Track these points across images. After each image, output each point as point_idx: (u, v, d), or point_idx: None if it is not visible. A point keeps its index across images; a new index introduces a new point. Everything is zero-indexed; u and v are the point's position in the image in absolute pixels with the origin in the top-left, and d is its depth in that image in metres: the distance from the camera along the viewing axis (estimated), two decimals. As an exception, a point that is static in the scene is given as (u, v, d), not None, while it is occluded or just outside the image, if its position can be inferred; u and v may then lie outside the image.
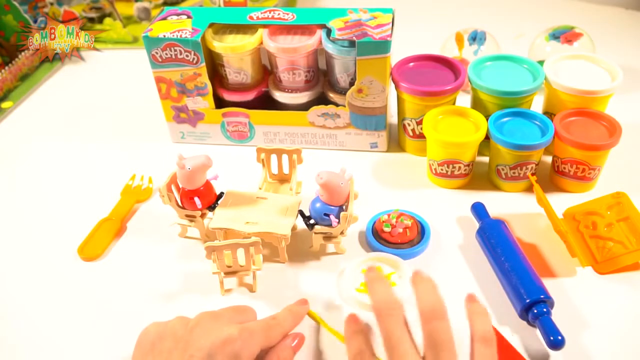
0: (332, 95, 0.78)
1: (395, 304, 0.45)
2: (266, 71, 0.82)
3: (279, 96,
──────
• Your objective: What is needed is an exact copy of the entries above, with no images in it.

• Task answer:
Track these points across images. After each image, output each point as point_idx: (u, v, d), or point_idx: None if it is not visible. A point keeps its index across images; a new index introduces a new point. Everything is zero-indexed; u and v are the point's position in the image in absolute pixels with the origin in the top-left, and d is its depth in that image in metres: the distance from the camera along the viewing axis (estimated), two decimals. As an exception, a point that is static in the scene is given as (u, v, d), not None, while it is occluded or just outside the image, if its position can be inferred; u and v may then lie outside the image.
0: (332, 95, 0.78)
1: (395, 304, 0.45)
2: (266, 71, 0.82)
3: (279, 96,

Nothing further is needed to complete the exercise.